Kuradisild (Devil's Bridge; originally Aleksandri sild, German: Alexander Brücke, Alexander's Bridge) is a dark concrete bridge located on Toomemägi in Tartu, Estonia, built to commemorate the 300th anniversary of the Romanov Dynasty in 1913.

Kuradisild is one of the few remaining concrete bridges built in early 20th century. It is one of the symbols and landmarks of Tartu alongside Inglisild (Angel's Bridge) located on the other side of Toome Hill. The elegant bridge is supported by two arches. The massive parapet is decorated with ornamental panels and seating recesses.

The first bridge located in the place now occupied by Kuradisild was built in 1809. The Neogothic wooden bridge was based on designs by the University of Tartu architect Johann Wilhelm Krause. This bridge was later replaced by a single span wooden bridge designed by J. G. Köningsmann and built in 1842–1844. The current single span concrete bridge was built to commemorate the 300th anniversary of the Romanov dynasty after designs made by Tartu city architect Arved Eichhorn. The Toome Hill side of the bridge is decorated with the numbers 1613 and 1913, commemorating the jubilee; the Toome Valley side of the bridge bears a bronze relief of Alexander I of Russia (made by Constanze von Wetter-Rosenthal) and the words "Alexandro Primo".

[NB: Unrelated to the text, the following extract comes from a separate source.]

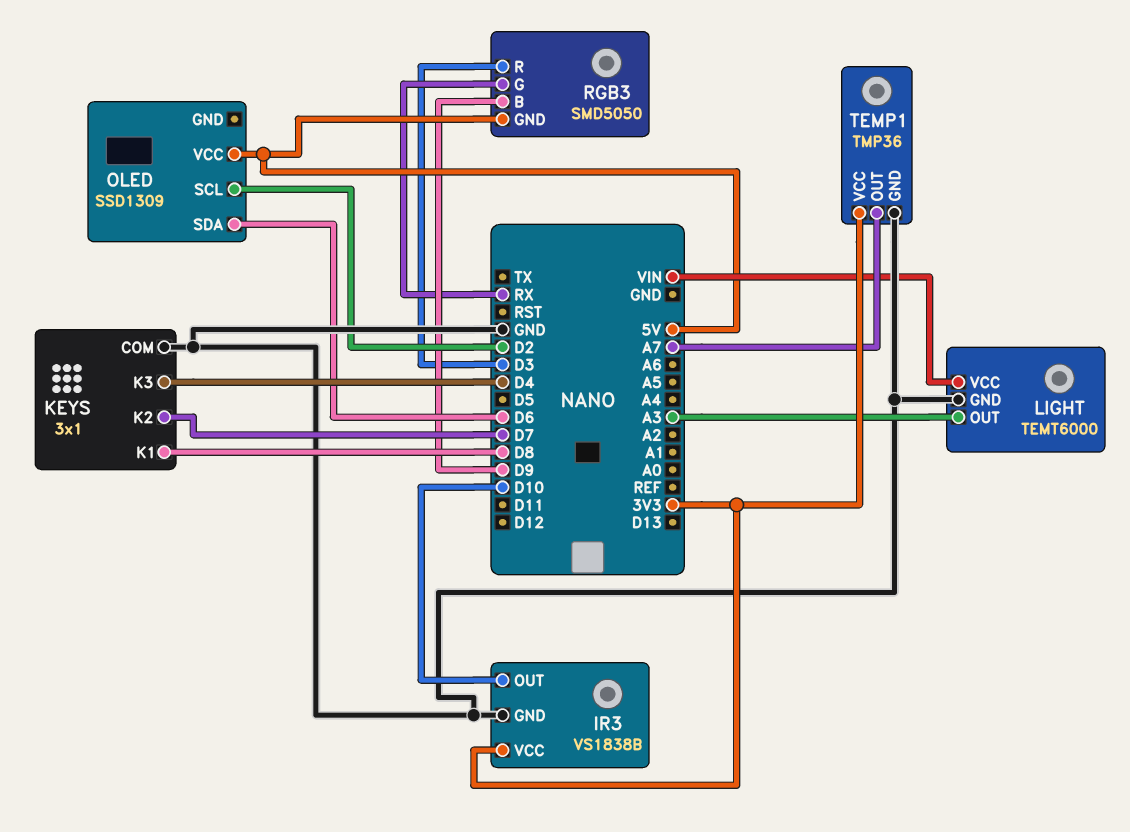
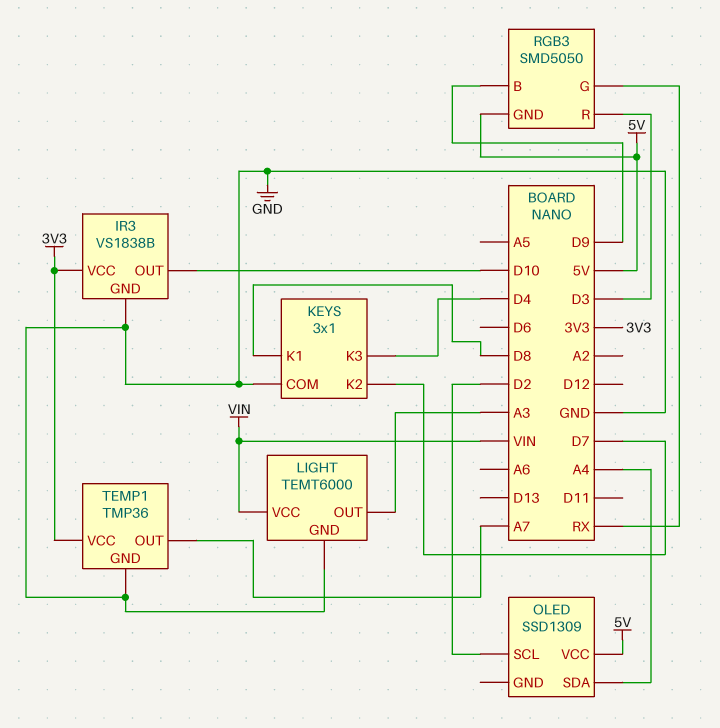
OLED pin SDA: D6 -> A4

The bridge is a protected heritage site.

Origin of the name 
The origin of the name of the Devil's Bridge is unclear. The name may have derived from the dark color of the bridge which stands in sharp contrast with the nearby, much lighter, Angel's Bridge. It has also been suggested that the name may have originated from the name of the supervisor of the construction of the bridge, Professor of Medicine and surgeon Werner Zoege von Manteuffel ("Teufel" – the German for "Devil"), from its similarity to the Teufelsbrücke on Reuss.